== Segment start ==

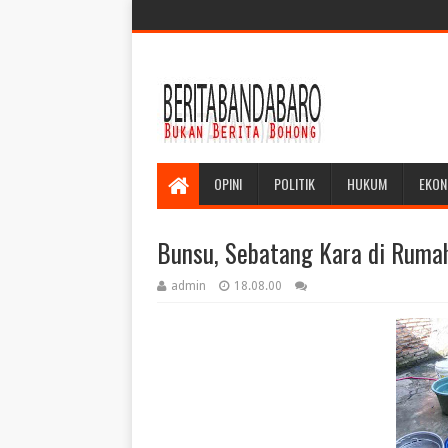
OPINI
POLITIK
HUKUM
EKON
Bunsu, Sebatang Kara di Rumah
admin
18.08.00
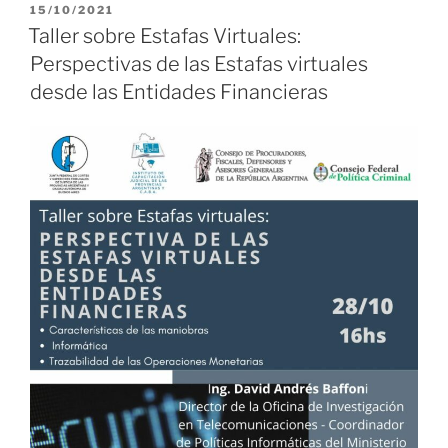
PUBLICADO
15/10/2021
EL
Taller sobre Estafas Virtuales:
Perspectivas de las Estafas virtuales
desde las Entidades Financieras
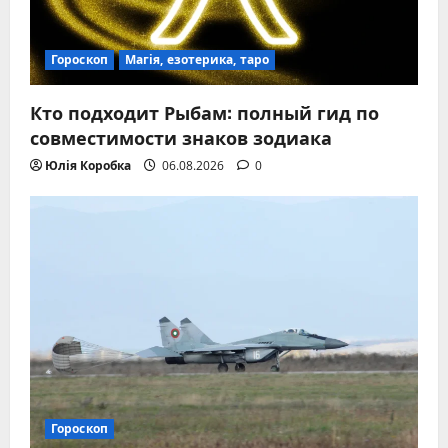
Гороскоп
Магія, езотерика, таро
Кто подходит Рыбам: полный гид по
совместимости знаков зодиака
Юлія Коробка
06.08.2026
0
Гороскоп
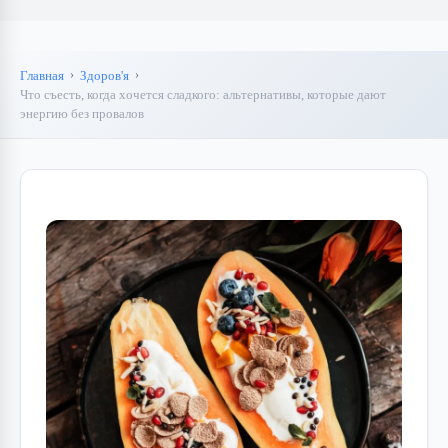
Главная
Здоров'я
Что съесть, когда хочется сладкого: альтернативы, которые дают
энергию без провалов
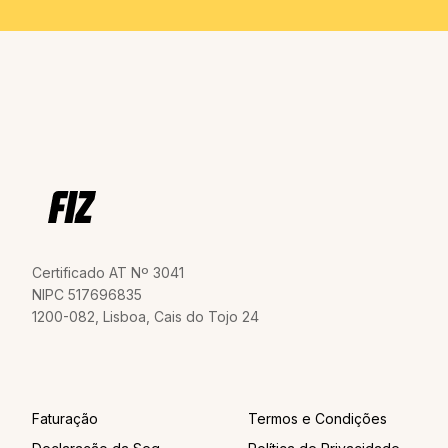
Certificado AT Nº 3041
NIPC 517696835
1200-082, Lisboa, Cais do Tojo 24
Faturação
Termos e Condições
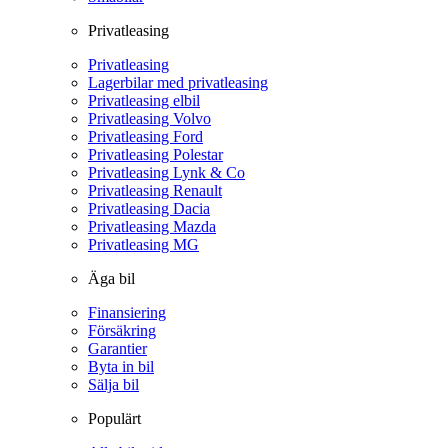
Privatleasing
Privatleasing
Lagerbilar med privatleasing
Privatleasing elbil
Privatleasing Volvo
Privatleasing Ford
Privatleasing Polestar
Privatleasing Lynk & Co
Privatleasing Renault
Privatleasing Dacia
Privatleasing Mazda
Privatleasing MG
Äga bil
Finansiering
Försäkring
Garantier
Byta in bil
Sälja bil
Populärt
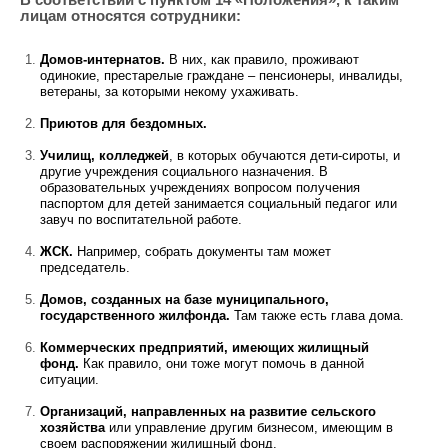
лицам относятся сотрудники:
Домов-интернатов.
В них, как правило, проживают
одинокие, престарелые граждане – пенсионеры, инвалиды,
ветераны, за которыми некому ухаживать.
Приютов для бездомных.
Училищ, колледжей
, в которых обучаются дети-сироты, и
другие учреждения социального назначения. В
образовательных учреждениях вопросом получения
паспортом для детей занимается социальный педагог или
завуч по воспитательной работе.
ЖСК.
Например, собрать документы там может
председатель.
Домов, созданных на базе муниципального,
государственного жилфонда.
Там также есть глава дома.
Коммерческих предприятий, имеющих жилищный
фонд.
Как правило, они тоже могут помочь в данной
ситуации.
Организаций, направленных на развитие сельского
хозяйства
или управление другим бизнесом, имеющим в
своем распоряжении жилищный фонд.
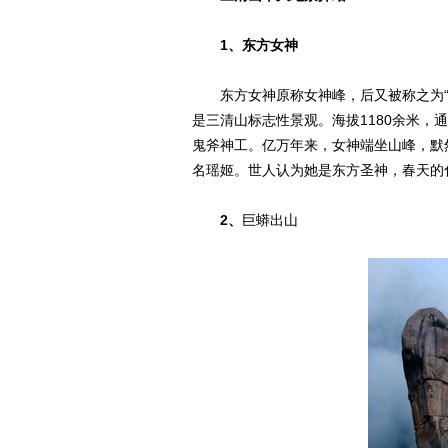
1、东方女神
东方女神原称女神峰，后又被称之为“司
是三清山标志性景观。海拔1180余米，
鬼斧神工。亿万年来，女神端坐山峰，默
名瑶姬。世人认为她是东方圣神，春天的
2、
巨蟒出山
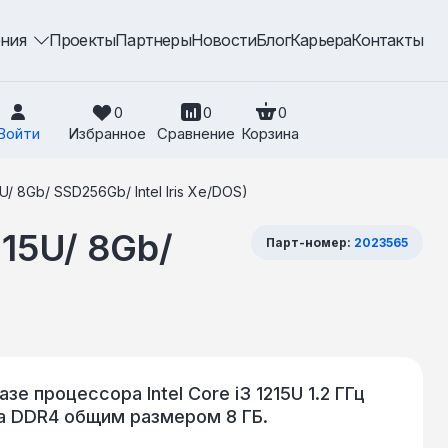
ения
Проекты
Партнеры
Новости
Блог
Карьера
Контакты
0
0
0
Войти
Избранное
Сравнение
Корзина
5U/ 8Gb/ SSD256Gb/ Intel Iris Xe/DOS)
215U/ 8Gb/
Парт-номер:
2023565
зе процессора Intel Core i3 1215U 1.2 ГГц
а DDR4 общим размером 8 ГБ.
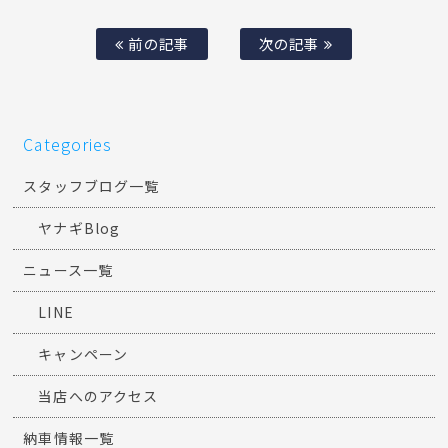
前の記事
次の記事
Categories
スタッフブログ一覧
ヤナギBlog
ニュース一覧
LINE
キャンペーン
当店へのアクセス
納車情報一覧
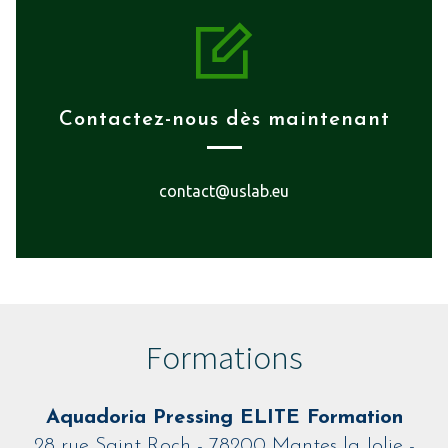
Contactez-nous dès maintenant
contact@uslab.eu
Formations
Aquadoria Pressing ELITE Formation
28 rue Saint Roch - 78200 Mantes la Jolie -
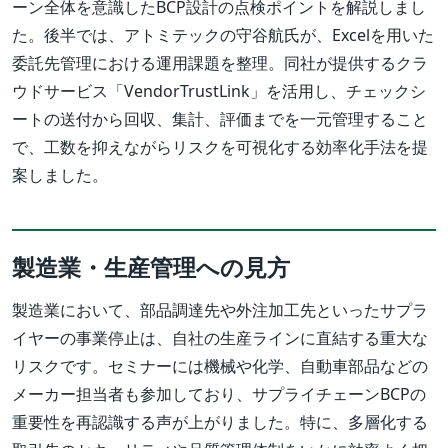
ーン全体を意識したBCP設計の点検ポイントを解説しまし
た。後半では、アトミテックの守谷航氏が、Excelを用いた
委託先管理における運用課題を整理。同社が提供するクラ
ウドサービス「VendorTrustLink」を活用し、チェックシ
ートの送付から回収、集計、評価までを一元管理すること
で、工数を抑えながらリスクを可視化する効率化手法を提
案しました。
製造業・生産管理への見方
製造業において、部品調達先や外注加工先といったサプラ
イヤーの事業停止は、自社の生産ラインに直結する重大な
リスクです。セミナーには機械や化学、自動車部品などの
メーカー担当者も参加しており、サプライチェーンBCPの
重要性を再認識する声が上がりました。特に、多層化する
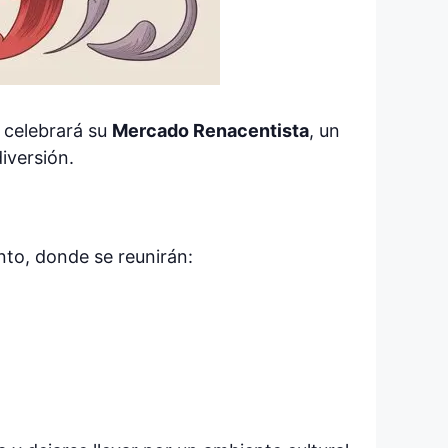
, celebrará su
Mercado Renacentista
, un
diversión.
nto, donde se reunirán:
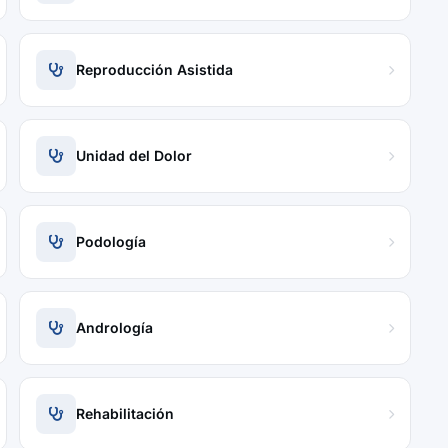
Reproducción Asistida
Unidad del Dolor
Podología
Andrología
Rehabilitación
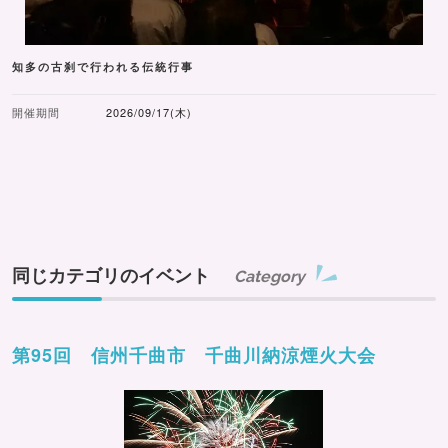
知多の古刹で行われる伝統行事
開催期間
2026/09/17(木)
同じカテゴリのイベント
Category
第95回 信州千曲市 千曲川納涼煙火大会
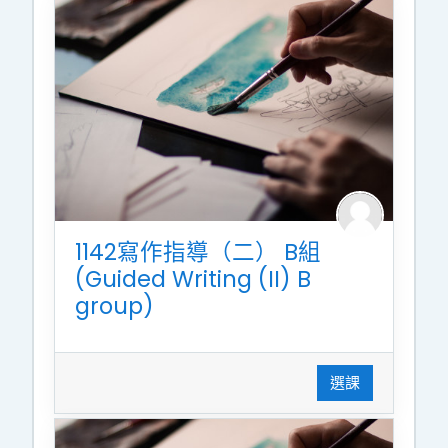
1142寫作指導（二） B組
(Guided Writing (II) B
group)
選課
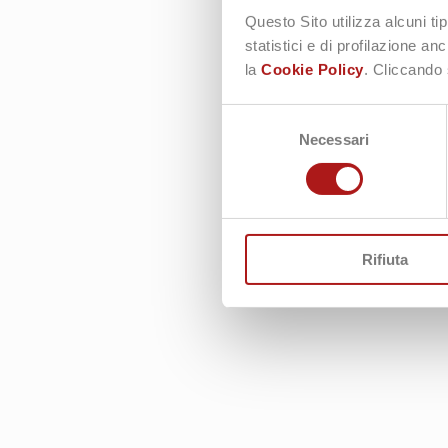
Questo Sito utilizza alcuni ti
statistici e di profilazione a
la
Cookie Policy
. Cliccando 
Selezione
Necessari
del
consenso
Rifiuta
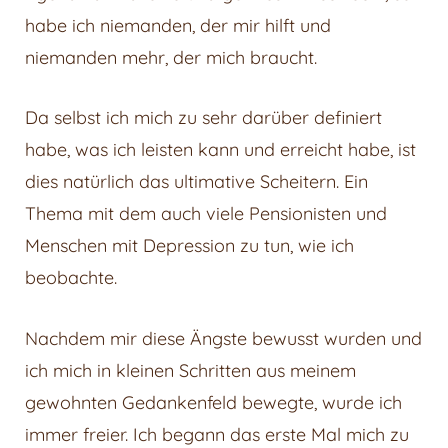
habe ich niemanden, der mir hilft und
niemanden mehr, der mich braucht.
Da selbst ich mich zu sehr darüber definiert
habe, was ich leisten kann und erreicht habe, ist
dies natürlich das ultimative Scheitern. Ein
Thema mit dem auch viele Pensionisten und
Menschen mit Depression zu tun, wie ich
beobachte.
Nachdem mir diese Ängste bewusst wurden und
ich mich in kleinen Schritten aus meinem
gewohnten Gedankenfeld bewegte, wurde ich
immer freier. Ich begann das erste Mal mich zu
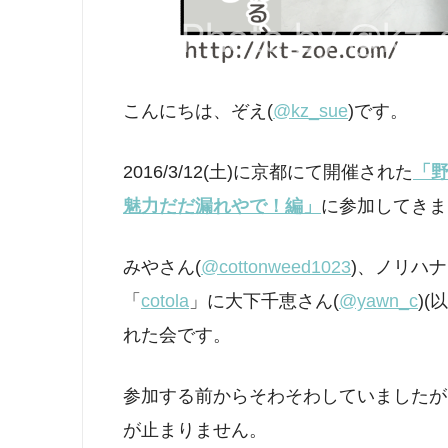
こんにちは、ぞえ(
@kz_sue
)です。
2016/3/12(土)に京都にて開催された
「野
魅力だだ漏れやで！編」
に参加してきま
みやさん(
@cottonweed1023
)、ノリハナ
「
cotola
」に大下千恵さん(
@yawn_c
)
れた会です。
参加する前からそわそわしていましたが
が止まりません。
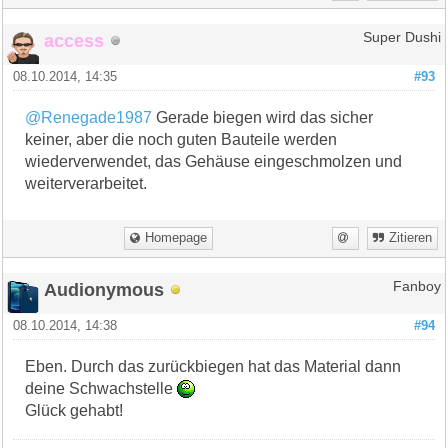
access
Super Dushi
08.10.2014, 14:35
#93
@Renegade1987
Gerade biegen wird das sicher
keiner, aber die noch guten Bauteile werden
wiederverwendet, das Gehäuse eingeschmolzen und
weiterverarbeitet.
Homepage
Zitieren
Audionymous
Fanboy
08.10.2014, 14:38
#94
Eben. Durch das zurückbiegen hat das Material dann
deine Schwachstelle
Glück gehabt!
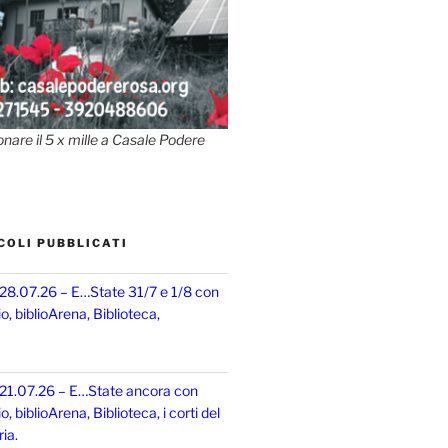
onare il 5 x mille a Casale Podere
COLI PUBBLICATI
 28.07.26 – E…State 31/7 e 1/8 con
, biblioArena, Biblioteca,
 21.07.26 – E…State ancora con
 biblioArena, Biblioteca, i corti del
ia.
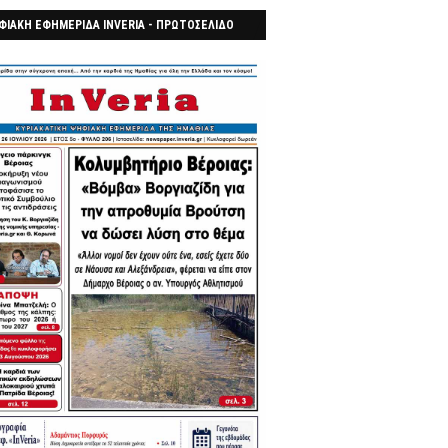
ΦΙΑΚΗ ΕΦΗΜΕΡΙΔΑ INVERIA - ΠΡΩΤΟΣΕΛΙΔΟ
7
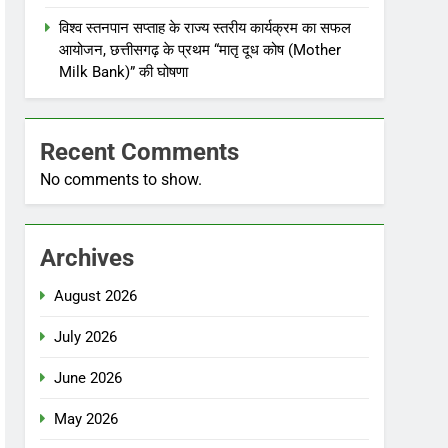
विश्व स्तनपान सप्ताह के राज्य स्तरीय कार्यक्रम का सफल
आयोजन, छत्तीसगढ़ के प्रथम “मातृ दूध कोष (Mother
Milk Bank)” की घोषणा
Recent Comments
No comments to show.
Archives
August 2026
July 2026
June 2026
May 2026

== Segment end ==

▶ [ABOUT THIS TASK] What is needed is an exact copy of the lines from the one containing "आयोजन, छत्तीसगढ़ के" through the last line of the records above, both included.

▶ [OUTPUT FOR THIS EXERCISE]
आयोजन, छत्तीसगढ़ के प्रथम “मातृ दूध कोष (Mother
Milk Bank)” की घोषणा
Recent Comments
No comments to show.
Archives
August 2026
July 2026
June 2026
May 2026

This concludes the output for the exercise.